А я лежу здесь, в больничной палате, пахнущей хлоркой и чужой болью, и понимаю: что бы ни случилось завтра на операционном столе, моя прежняя жизнь уже закончилась. Сегодня утром, когда он поцеловал меня в щеку, как галочку в списке дел, а потом ответил на мой звонок с раздражением.

Первый холод. Вот как это называется. Когда любовь умирает не сразу, а медленно, незаметно остывая, как чай в забытой чашке.

Я думала об Ольге, которая сейчас собирает вещи и покупает билет на первый утренний поезд. О том, что завтра, когда я буду приходить в себя после наркоза, рядом будет она, а не он. И это больно, но и правильно одновременно.

Потому что дочь любит меня такой, какая я есть. А муж… муж любил меня такой, какой я была удобна.

Разница огромная. И только сейчас, в больничной палате, под звуки дождя и чужих стонов, я это поняла.

Глава 2+

Морфий делал свое дело – боль отступала волнами, а сознание плыло где-то между явью и забытьем. Я то проваливалась в тяжелый сон, то всплывала на поверхность, ощущая себя словно в аквариуме, где все звуки приглушены, а свет преломляется странным образом.

В такие минуты, когда реальность становилась зыбкой, память выдавала мне картинки из прошлого – яркие, четкие, как кадры старого фильма. И почему-то все они были о Володе. О том Володе, которого я когда-то любила. Или думала, что любила.

Корпоратив в ресторане «Империал». Месяц назад. Я в новом синем платье – том самом, которое он вчера назвал «слишком простым». Тогда, выбирая его в магазине, я думала о том, как он подчеркивает цвет моих глаз. Как он восхищенно посмотрит на меня. Наивная дура.

Во сне-воспоминании я снова вхожу в зал ресторана, где гремит музыка и смеются сотрудники завода. Праздную какой-то очередной успех – подписанный контракт или выигранный тендер. Володя в центре внимания, как всегда. Он умеет подавать себя, умеет говорить так, что люди слушают, раскрыв рот.

А рядом с ним – она.

Анжела. Даже во сне это имя обжигает, как глоток кипятка.

Двадцать восемь лет, рыжие волосы до лопаток, фигура, которой позавидовала бы фотомодель. Платье – черное, обтягивающее, с вырезом, который балансирует на грани между элегантностью и вызовом. И улыбка. Боже, какая улыбка! Хищная, уверенная, полная обещаний.

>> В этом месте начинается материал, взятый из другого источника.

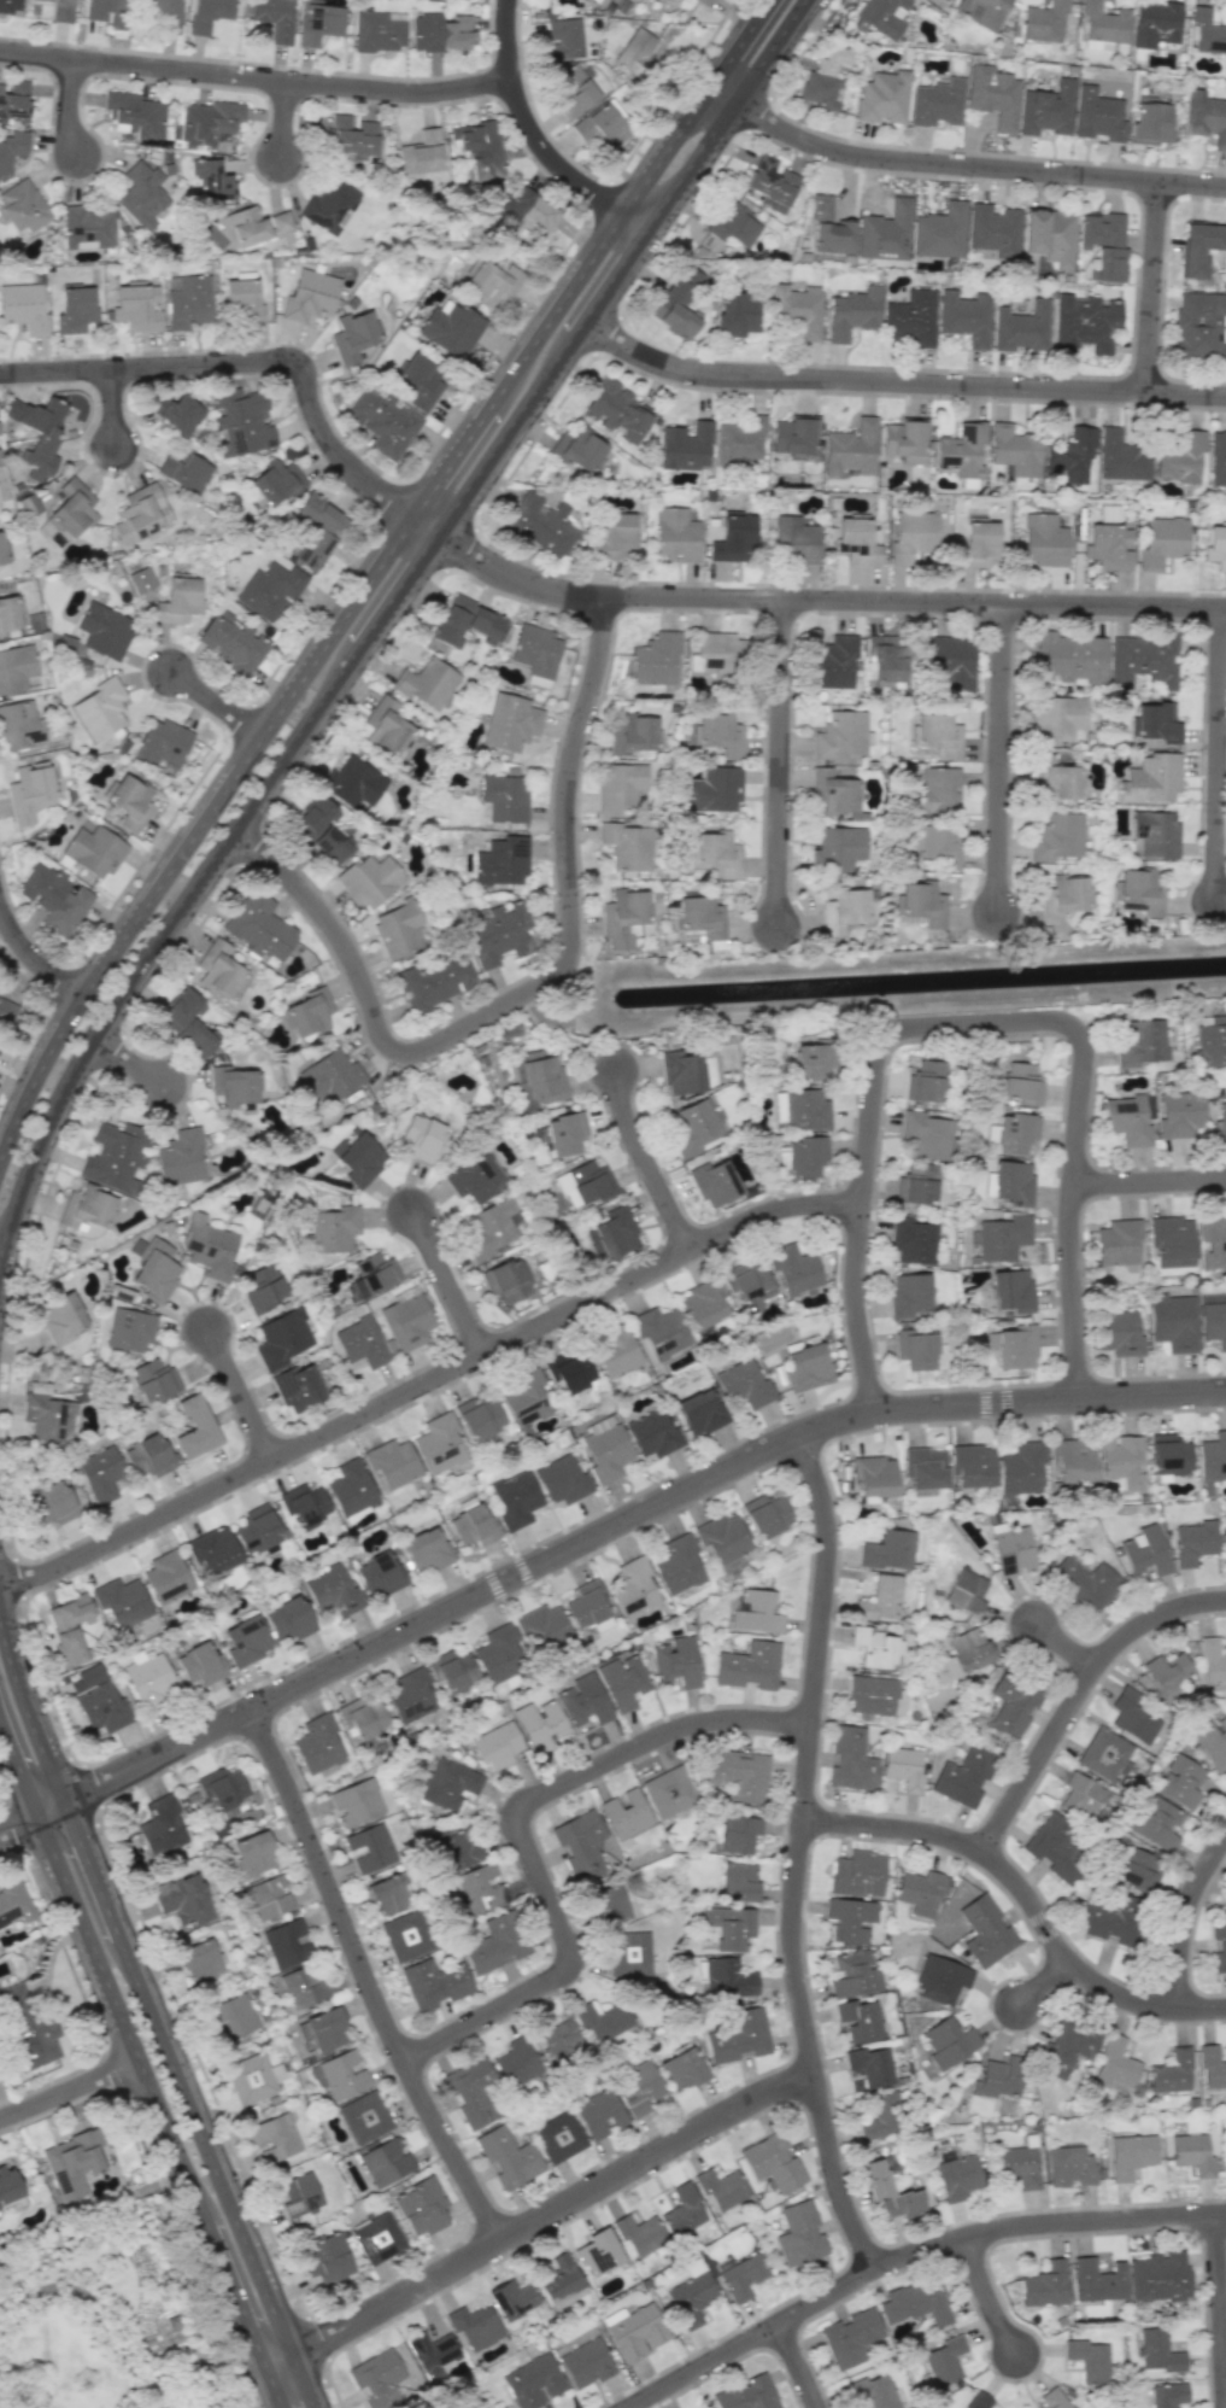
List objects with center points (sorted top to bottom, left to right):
building: (592, 1)
building: (708, 1)
building: (161, 7)
building: (62, 10)
building: (108, 11)
building: (982, 12)
building: (208, 14)
building: (272, 17)
building: (880, 17)
building: (318, 22)
building: (1043, 22)
building: (1104, 23)
building: (1154, 24)
building: (379, 31)
building: (1207, 31)
building: (439, 32)
building: (563, 38)
road: (736, 45)
building: (635, 51)
road: (256, 77)
building: (824, 79)
building: (570, 90)
building: (992, 96)
building: (882, 97)
building: (14, 99)
building: (936, 103)
road: (72, 106)
building: (1046, 109)
building: (135, 114)
building: (1097, 115)
building: (1206, 117)
road: (288, 118)
road: (726, 118)
building: (1150, 121)
building: (208, 123)
building: (600, 126)
building: (351, 137)
road: (538, 138)
building: (12, 149)
building: (480, 149)
building: (421, 153)
road: (958, 165)
building: (209, 180)
building: (769, 183)
building: (141, 195)
building: (330, 206)
building: (22, 207)
building: (528, 210)
building: (280, 222)
building: (736, 225)
building: (242, 227)
building: (829, 227)
building: (86, 228)
building: (993, 230)
building: (940, 231)
building: (885, 233)
building: (1049, 235)
building: (1104, 244)
building: (1199, 247)
road: (596, 248)
building: (490, 282)
road: (1156, 287)
road: (607, 289)
building: (310, 295)
building: (242, 300)
building: (189, 302)
building: (676, 302)
building: (137, 307)
building: (23, 308)
building: (75, 308)
building: (797, 309)
building: (852, 313)
building: (735, 314)
building: (965, 317)
building: (911, 318)
building: (1084, 324)
building: (1199, 326)
building: (1021, 327)
building: (450, 329)
building: (352, 336)
road: (246, 360)
building: (419, 381)
road: (899, 381)
road: (115, 406)
building: (615, 411)
building: (177, 412)
building: (242, 420)
building: (383, 422)
building: (37, 433)
building: (793, 435)
road: (505, 439)
building: (739, 441)
building: (903, 441)
building: (685, 446)
building: (578, 448)
building: (850, 448)
building: (961, 450)
building: (1014, 450)
building: (1070, 455)
building: (1121, 457)
building: (1179, 457)
building: (1218, 458)
road: (450, 462)
building: (184, 473)
building: (276, 481)
building: (71, 509)
building: (140, 514)
building: (540, 524)
road: (425, 525)
building: (317, 531)
building: (675, 535)
building: (912, 535)
building: (613, 536)
building: (733, 537)
building: (795, 540)
building: (1043, 541)
building: (856, 542)
building: (1162, 542)
building: (978, 543)
building: (1216, 545)
building: (1105, 547)
building: (2, 550)
building: (140, 579)
building: (269, 589)
road: (826, 600)
building: (177, 601)
building: (8, 613)
building: (467, 622)
building: (104, 630)
building: (232, 642)
building: (1069, 657)
building: (656, 658)
building: (885, 660)
building: (833, 662)
building: (948, 662)
building: (15, 668)
building: (426, 683)
road: (334, 686)
road: (219, 702)
building: (100, 709)
building: (1056, 719)
building: (510, 722)
building: (1156, 722)
building: (20, 726)
building: (385, 727)
building: (632, 734)
building: (936, 734)
building: (718, 735)
building: (841, 735)
building: (162, 743)
road: (1221, 754)
road: (1001, 758)
road: (780, 761)
building: (1150, 779)
building: (353, 781)
building: (1056, 781)
building: (620, 786)
building: (712, 790)
building: (935, 790)
building: (29, 791)
building: (832, 792)
building: (505, 798)
building: (128, 801)
road: (197, 828)
building: (321, 829)
building: (1156, 834)
building: (1057, 836)
building: (626, 845)
building: (934, 845)
building: (837, 848)
building: (94, 850)
building: (716, 853)
building: (502, 861)
building: (370, 880)
building: (1138, 891)
building: (1063, 896)
building: (54, 898)
building: (919, 903)
building: (843, 910)
building: (701, 916)
building: (624, 918)
building: (259, 926)
building: (398, 930)
building: (499, 934)
road: (32, 959)
building: (218, 969)
building: (435, 982)
road: (528, 990)
building: (6, 1011)
building: (306, 1014)
building: (186, 1021)
road: (978, 1024)
road: (98, 1030)
road: (569, 1032)
building: (1211, 1038)
building: (1141, 1043)
road: (127, 1062)
building: (814, 1062)
building: (681, 1073)
building: (330, 1075)
building: (540, 1077)
building: (926, 1082)
building: (1022, 1084)
building: (233, 1088)
building: (806, 1110)
building: (1181, 1115)
building: (1221, 1119)
building: (1127, 1120)
building: (694, 1126)
building: (566, 1133)
building: (1016, 1133)
building: (926, 1136)
building: (421, 1138)
building: (115, 1156)
building: (803, 1156)
building: (180, 1157)
building: (357, 1157)
road: (649, 1162)
building: (475, 1177)
building: (585, 1183)
building: (714, 1183)
building: (1012, 1183)
building: (917, 1185)
road: (1150, 1185)
building: (85, 1208)
building: (333, 1228)
building: (491, 1228)
building: (615, 1232)
building: (1003, 1237)
building: (912, 1241)
building: (1172, 1241)
building: (1118, 1242)
building: (1212, 1242)
building: (209, 1248)
building: (155, 1268)
building: (794, 1268)
building: (373, 1273)
building: (507, 1281)
road: (450, 1283)
building: (749, 1285)
building: (261, 1288)
building: (1012, 1291)
building: (908, 1294)
building: (702, 1305)
building: (60, 1318)
building: (1174, 1321)
building: (407, 1322)
building: (1214, 1323)
building: (130, 1329)
building: (660, 1331)
building: (1119, 1333)
building: (281, 1339)
building: (39, 1342)
building: (360, 1342)
building: (1012, 1346)
building: (919, 1350)
building: (615, 1353)
building: (805, 1367)
building: (569, 1371)
building: (154, 1380)
road: (429, 1383)
building: (743, 1384)
building: (297, 1387)
road: (242, 1396)
building: (524, 1399)
building: (701, 1412)
building: (48, 1417)
building: (479, 1417)
building: (194, 1428)
building: (653, 1434)
building: (439, 1443)
building: (605, 1450)
building: (1169, 1454)
building: (147, 1456)
building: (1213, 1458)
building: (1073, 1460)
building: (392, 1462)
building: (1121, 1462)
building: (972, 1466)
building: (925, 1468)
building: (1021, 1468)
building: (100, 1473)
building: (875, 1476)
building: (562, 1480)
building: (351, 1489)
building: (515, 1499)
building: (52, 1504)
building: (304, 1505)
building: (766, 1515)
road: (623, 1523)
building: (473, 1526)
building: (256, 1529)
building: (1225, 1532)
building: (722, 1539)
building: (1194, 1542)
building: (213, 1550)
building: (889, 1550)
building: (426, 1551)
building: (1013, 1551)
building: (1145, 1551)
building: (679, 1565)
building: (379, 1573)
building: (167, 1577)
building: (1085, 1582)
building: (633, 1587)
building: (333, 1591)
building: (965, 1591)
building: (882, 1598)
building: (122, 1602)
building: (586, 1605)
building: (755, 1612)
building: (289, 1618)
building: (68, 1627)
building: (542, 1627)
building: (245, 1640)
road: (1068, 1646)
building: (878, 1649)
building: (500, 1654)
building: (959, 1657)
building: (675, 1661)
building: (1212, 1662)
building: (199, 1665)
building: (749, 1666)
building: (453, 1670)
building: (1166, 1674)
building: (84, 1678)
building: (149, 1679)
building: (623, 1681)
building: (871, 1695)
building: (409, 1696)
road: (1079, 1698)
building: (584, 1700)
building: (102, 1707)
building: (1011, 1708)
road: (25, 1713)
building: (364, 1716)
building: (1132, 1716)
building: (539, 1724)
building: (319, 1743)
building: (1211, 1743)
building: (496, 1745)
building: (1103, 1754)
building: (851, 1759)
building: (903, 1768)
road: (18, 1770)
building: (739, 1773)
building: (964, 1775)
building: (1180, 1782)
building: (448, 1784)
building: (222, 1791)
building: (668, 1792)
building: (1080, 1795)
building: (357, 1802)
road: (49, 1807)
building: (625, 1814)
road: (18, 1823)
building: (1155, 1823)
building: (160, 1826)
road: (522, 1831)
building: (738, 1833)
building: (580, 1844)
building: (369, 1848)
building: (1055, 1848)
building: (453, 1849)
building: (254, 1853)
road: (800, 1855)
road: (90, 1868)
building: (1136, 1869)
building: (858, 1874)
building: (738, 1881)
building: (479, 1888)
building: (921, 1892)
building: (386, 1895)
road: (1029, 1896)
building: (268, 1898)
building: (183, 1900)
building: (14, 1904)
building: (608, 1906)
building: (1111, 1918)
building: (850, 1919)
road: (1187, 1923)
building: (729, 1926)
building: (985, 1931)
building: (405, 1935)
building: (1219, 1940)
building: (286, 1943)
building: (495, 1943)
building: (629, 1953)
building: (198, 1961)
building: (855, 1975)
road: (366, 1978)
building: (729, 1978)
building: (941, 1979)
building: (434, 1983)
road: (1046, 1985)
building: (303, 1986)
building: (15, 2001)
building: (231, 2017)
road: (121, 2018)
building: (602, 2020)
building: (859, 2020)
building: (326, 2030)
building: (738, 2036)
building: (560, 2039)
building: (948, 2042)
building: (35, 2043)
building: (1067, 2047)
building: (516, 2063)
building: (1115, 2064)
building: (871, 2065)
building: (1212, 2068)
building: (682, 2070)
building: (1172, 2072)
building: (344, 2074)
building: (999, 2077)
building: (252, 2078)
building: (638, 2087)
road: (69, 2089)
building: (471, 2092)
building: (598, 2113)
building: (365, 2117)
building: (881, 2117)
building: (275, 2137)
building: (558, 2137)
road: (203, 2145)
building: (1192, 2153)
building: (1131, 2155)
building: (508, 2157)
building: (386, 2161)
building: (772, 2162)
building: (72, 2163)
building: (1071, 2166)
building: (1017, 2167)
building: (958, 2177)
building: (8, 2187)
building: (721, 2188)
building: (888, 2189)
building: (299, 2194)
building: (422, 2207)
building: (683, 2211)
road: (552, 2212)
road: (1049, 2222)
building: (638, 2233)
building: (799, 2234)
building: (377, 2238)
building: (597, 2252)
building: (326, 2258)
building: (742, 2277)
building: (1159, 2277)
building: (559, 2279)
building: (1098, 2280)
building: (1046, 2284)
road: (235, 2295)
road: (988, 2295)
building: (691, 2297)
building: (511, 2299)
building: (916, 2304)
road: (1219, 2310)
building: (474, 2326)
building: (634, 2331)
road: (751, 2337)
building: (850, 2337)
building: (1157, 2351)
building: (433, 2354)
road: (124, 2355)
road: (277, 2360)
building: (1088, 2360)
building: (586, 2363)
building: (945, 2363)
road: (797, 2364)
road: (300, 2380)
building: (377, 2380)
building: (532, 2381)
road: (273, 2388)
building: (873, 2391)
building: (746, 2394)
building: (1168, 2395)
building: (1053, 2399)
building: (980, 2401)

Я помню, как она смотрела на моего мужа. Не украдкой, не стесняясь – открыто, словно заявляя права. А он… он светился от этого внимания, как мальчишка, получивший главную роль в школьном спектакле.

– Владимир Петрович, вы такой молодец! – ее голос был мелодичным, с легкой хрипотцой, которая мужчинам кажется сексуальной. – Этот проект просто гениален! Как вам удается так чувствовать рынок?

Володя расправил плечи, поправил галстук. Жест, который я знала наизусть – он так делал, когда чувствовал себя особенным.

– Опыт, Анжелочка, – ответил он, и я поморщилась от этого уменьшительного. Меня он уже лет пять называл только по имени. – И интуиция. Нужно чувствовать, что людям действительно нужно.

– Научите? – она положила руку ему на предплечье, и я видела, как он дрогнул от прикосновения. – Я так хочу учиться именно у вас.

А я стояла в трех метрах от них, с бокалом теплого шампанского в руке, и чувствовала себя невидимой. Женой, которую привели для галочки, чтобы все видели – какой он семейный, солидный человек.